【ゲームレビュー】REDFALL【FPS/ルーターシューター】
PS5 コントローラーを使用。クリア済み。
※本稿はPC(Steam)版『REDFALL』のプレイを基に執筆しています。
あらすじ&ゲーム概要
◆ 『Dishonored』や『DEATHLOOP』等の名作で有名な『Arkane Austin(アーケイン スタジオ)』の新作。
たった一人で、もしくは仲間と共に戦うルーターシューター系オープンワールドFPS。特殊な能力を持った生存者を操作して、吸血鬼たちを駆逐せよ。
本作の舞台はタイトルでもある、マサチューセッツ州の島にある街『REDFALL』となっている。この島は、とある企業の実験によって生み出された超常的な力を持った怪物『吸血鬼』たちと、その信望者であるカルト教団が支配している。
物語開始前に、船で島の脱出を試みた主人公達だったが、強力な吸血鬼に阻まれ、脱出は不可能となった。同じく、その吸血鬼の能力の影響で島の外からの救援も望み薄という状況だ。
この様な物語の流れから、ゲームの目的は島を支配している強力な吸血鬼たちを滅ぼし、無事に島を脱出、あるいは取り戻す事だ。
能力の違いについては別の項目で解説するとして、プレイヤーは能力の異なる四人のプレイアブルキャラクターの中から一人を選び、物語を進めて行く。

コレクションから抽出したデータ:
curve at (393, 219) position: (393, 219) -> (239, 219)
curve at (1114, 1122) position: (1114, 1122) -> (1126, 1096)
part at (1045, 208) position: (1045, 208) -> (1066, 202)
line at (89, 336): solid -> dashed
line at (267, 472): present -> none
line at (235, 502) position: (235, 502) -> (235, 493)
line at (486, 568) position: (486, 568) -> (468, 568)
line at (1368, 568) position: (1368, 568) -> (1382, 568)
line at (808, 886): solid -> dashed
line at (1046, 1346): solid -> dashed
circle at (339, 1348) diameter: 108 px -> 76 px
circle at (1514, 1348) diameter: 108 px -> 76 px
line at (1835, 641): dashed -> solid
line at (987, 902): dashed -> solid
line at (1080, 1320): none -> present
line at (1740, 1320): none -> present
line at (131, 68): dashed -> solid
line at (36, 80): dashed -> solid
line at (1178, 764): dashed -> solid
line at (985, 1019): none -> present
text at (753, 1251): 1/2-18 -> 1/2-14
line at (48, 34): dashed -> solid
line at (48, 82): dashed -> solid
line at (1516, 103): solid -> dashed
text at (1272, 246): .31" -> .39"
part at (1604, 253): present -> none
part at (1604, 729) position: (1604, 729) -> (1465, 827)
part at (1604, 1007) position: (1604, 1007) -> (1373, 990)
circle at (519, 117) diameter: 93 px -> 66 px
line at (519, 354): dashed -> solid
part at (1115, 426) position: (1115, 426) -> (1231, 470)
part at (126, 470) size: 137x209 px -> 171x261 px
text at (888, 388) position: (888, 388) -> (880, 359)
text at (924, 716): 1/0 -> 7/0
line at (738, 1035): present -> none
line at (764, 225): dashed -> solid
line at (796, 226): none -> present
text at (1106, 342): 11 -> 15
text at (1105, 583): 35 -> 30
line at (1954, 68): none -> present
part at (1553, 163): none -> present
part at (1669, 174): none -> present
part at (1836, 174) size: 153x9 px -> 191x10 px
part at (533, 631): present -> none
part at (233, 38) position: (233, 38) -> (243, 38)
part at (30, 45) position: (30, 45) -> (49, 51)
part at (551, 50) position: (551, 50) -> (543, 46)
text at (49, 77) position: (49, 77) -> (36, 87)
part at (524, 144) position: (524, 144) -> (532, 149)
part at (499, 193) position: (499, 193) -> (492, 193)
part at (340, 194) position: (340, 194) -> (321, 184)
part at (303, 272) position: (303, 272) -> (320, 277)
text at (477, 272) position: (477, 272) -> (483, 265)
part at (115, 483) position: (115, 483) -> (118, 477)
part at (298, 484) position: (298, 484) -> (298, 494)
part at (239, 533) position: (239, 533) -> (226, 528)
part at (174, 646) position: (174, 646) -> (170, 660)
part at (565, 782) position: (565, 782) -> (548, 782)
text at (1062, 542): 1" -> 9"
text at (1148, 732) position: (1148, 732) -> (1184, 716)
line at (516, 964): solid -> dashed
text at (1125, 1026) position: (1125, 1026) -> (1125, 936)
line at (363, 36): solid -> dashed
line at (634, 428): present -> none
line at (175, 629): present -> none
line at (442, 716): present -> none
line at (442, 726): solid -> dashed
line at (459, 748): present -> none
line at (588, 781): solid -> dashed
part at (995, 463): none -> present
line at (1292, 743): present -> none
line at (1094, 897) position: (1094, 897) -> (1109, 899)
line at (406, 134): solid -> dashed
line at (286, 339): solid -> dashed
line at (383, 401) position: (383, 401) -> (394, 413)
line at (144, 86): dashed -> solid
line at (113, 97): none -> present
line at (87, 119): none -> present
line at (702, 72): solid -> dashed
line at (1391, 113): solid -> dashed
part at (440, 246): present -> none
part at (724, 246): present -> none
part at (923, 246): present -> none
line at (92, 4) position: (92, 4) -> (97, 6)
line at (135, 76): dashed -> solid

▶ [課題]
[A] 一覧の最初の行から「line at (1954, 68): none -> present」を含む行まで（両端の行を含む）を、そのまま書き写しなさい。
[B] REDFALLのゲームレビューを、最後の文の後から書き継ぎなさい。

▶ [課題別の解答]
[A]
curve at (393, 219) position: (393, 219) -> (239, 219)
curve at (1114, 1122) position: (1114, 1122) -> (1126, 1096)
part at (1045, 208) position: (1045, 208) -> (1066, 202)
line at (89, 336): solid -> dashed
line at (267, 472): present -> none
line at (235, 502) position: (235, 502) -> (235, 493)
line at (486, 568) position: (486, 568) -> (468, 568)
line at (1368, 568) position: (1368, 568) -> (1382, 568)
line at (808, 886): solid -> dashed
line at (1046, 1346): solid -> dashed
circle at (339, 1348) diameter: 108 px -> 76 px
circle at (1514, 1348) diameter: 108 px -> 76 px
line at (1835, 641): dashed -> solid
line at (987, 902): dashed -> solid
line at (1080, 1320): none -> present
line at (1740, 1320): none -> present
line at (131, 68): dashed -> solid
line at (36, 80): dashed -> solid
line at (1178, 764): dashed -> solid
line at (985, 1019): none -> present
text at (753, 1251): 1/2-18 -> 1/2-14
line at (48, 34): dashed -> solid
line at (48, 82): dashed -> solid
line at (1516, 103): solid -> dashed
text at (1272, 246): .31" -> .39"
part at (1604, 253): present -> none
part at (1604, 729) position: (1604, 729) -> (1465, 827)
part at (1604, 1007) position: (1604, 1007) -> (1373, 990)
circle at (519, 117) diameter: 93 px -> 66 px
line at (519, 354): dashed -> solid
part at (1115, 426) position: (1115, 426) -> (1231, 470)
part at (126, 470) size: 137x209 px -> 171x261 px
text at (888, 388) position: (888, 388) -> (880, 359)
text at (924, 716): 1/0 -> 7/0
line at (738, 1035): present -> none
line at (764, 225): dashed -> solid
line at (796, 226): none -> present
text at (1106, 342): 11 -> 15
text at (1105, 583): 35 -> 30
line at (1954, 68): none -> present

[B]
語り部が主人公なので、いくつかのナレーション自体は変わるが、物語自体はどのキャラクターを選択しても変わらないので、好きなキャラクターで始めると良いだろう。
また、ゲーム開始画面から新しくキャラクターを作成する事も可能なので、序盤をプレイして気にいらなかったら、別キャラクターで再度始めるといった事も可能だ。
物語は拠点となる建物でメインミッションを引き受け、攻略していく事で進行される。それらのメインミッション以外にも、サイドミッションやいくつかのアクティビティも用意されている。
キャラクターの成長やルーター要素に関しては、レベルアップによるスキルポイントの割り振り/スキルの強化、ルーターとしては各種武器や“アクセサリー”に特殊な効果(以下OPと呼ぶ)が付いているといった具合だ。
キャラクター毎の違い
◆ 協力プレイを前提に開発された節のある本作では、プレイヤーが操作可能なキャラクター達のロール(役割)が明確に決められており、それぞれの能力に特徴として表れている点が面白い。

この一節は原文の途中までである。